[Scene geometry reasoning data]
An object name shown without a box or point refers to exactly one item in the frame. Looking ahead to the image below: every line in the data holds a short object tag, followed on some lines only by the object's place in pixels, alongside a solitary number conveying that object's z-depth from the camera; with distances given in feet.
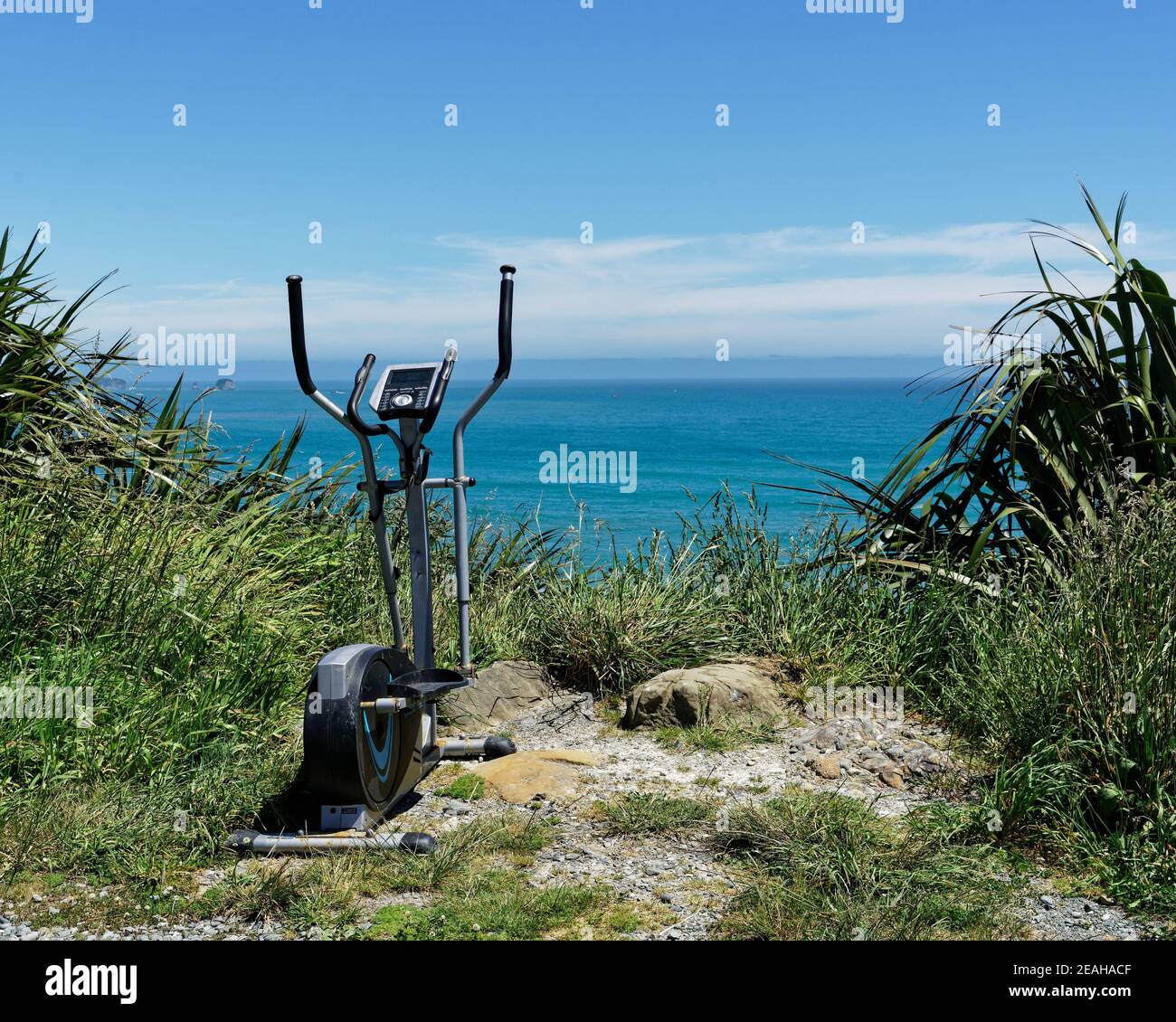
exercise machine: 13.43
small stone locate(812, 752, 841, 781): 15.88
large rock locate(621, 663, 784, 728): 17.89
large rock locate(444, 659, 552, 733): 18.97
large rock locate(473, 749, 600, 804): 15.35
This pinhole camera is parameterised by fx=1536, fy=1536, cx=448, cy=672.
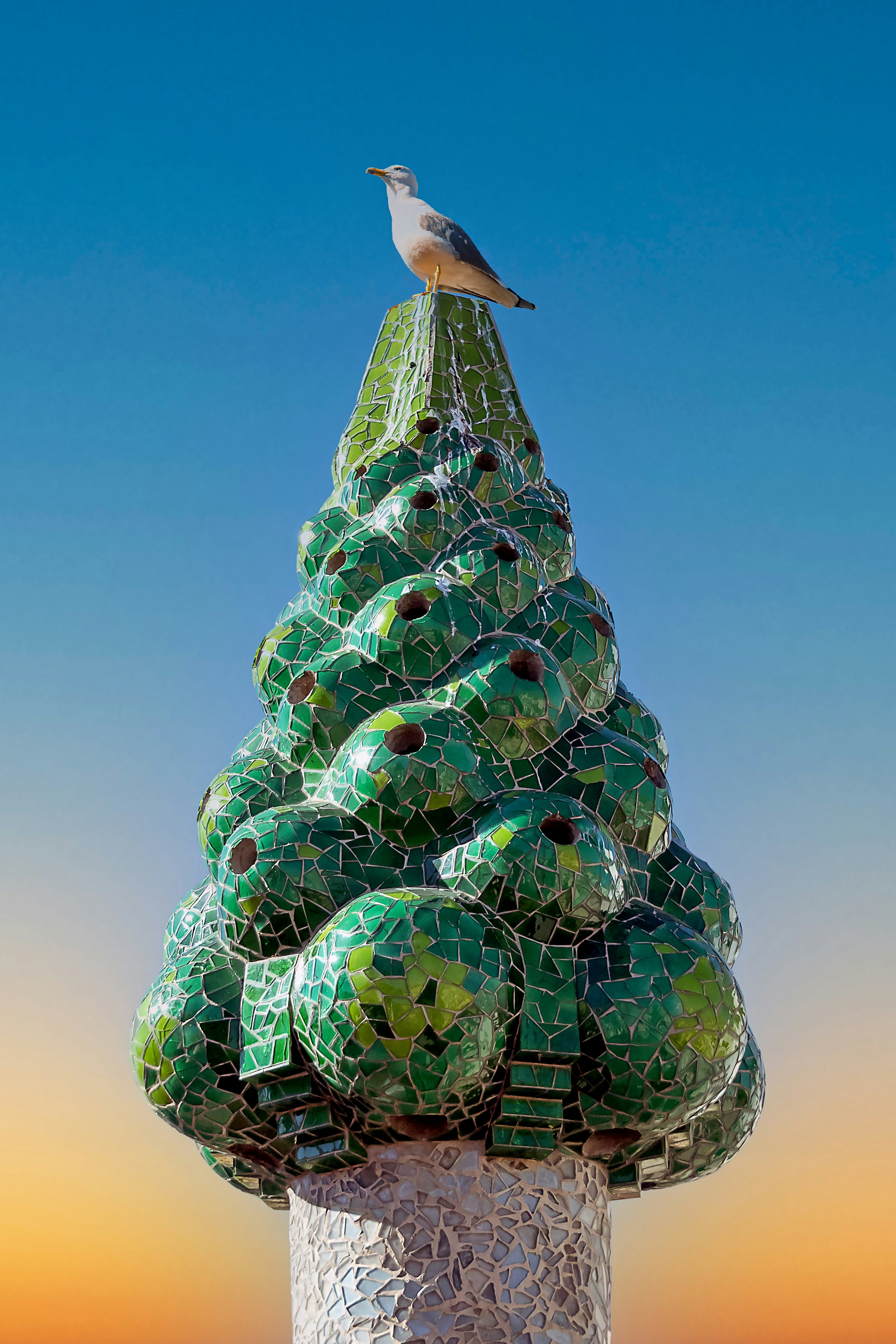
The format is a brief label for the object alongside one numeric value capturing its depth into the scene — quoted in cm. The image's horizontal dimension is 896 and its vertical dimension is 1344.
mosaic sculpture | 859
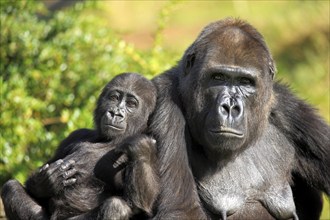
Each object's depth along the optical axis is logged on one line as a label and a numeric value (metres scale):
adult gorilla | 11.95
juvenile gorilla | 11.91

▸ **WHAT YOU SHOULD DO**
Set down, unchanged, only those lines above that fall between the line with "large rock locate(444, 659, 552, 733): 18.97" and the line with "This pinhole camera", the two end lines included.

▸ **TASK ANSWER**
large rock locate(444, 659, 552, 733): 18.97
large rock locate(473, 749, 600, 804): 15.35
This pinhole camera is parameterised by fx=1536, fy=1536, cx=448, cy=672.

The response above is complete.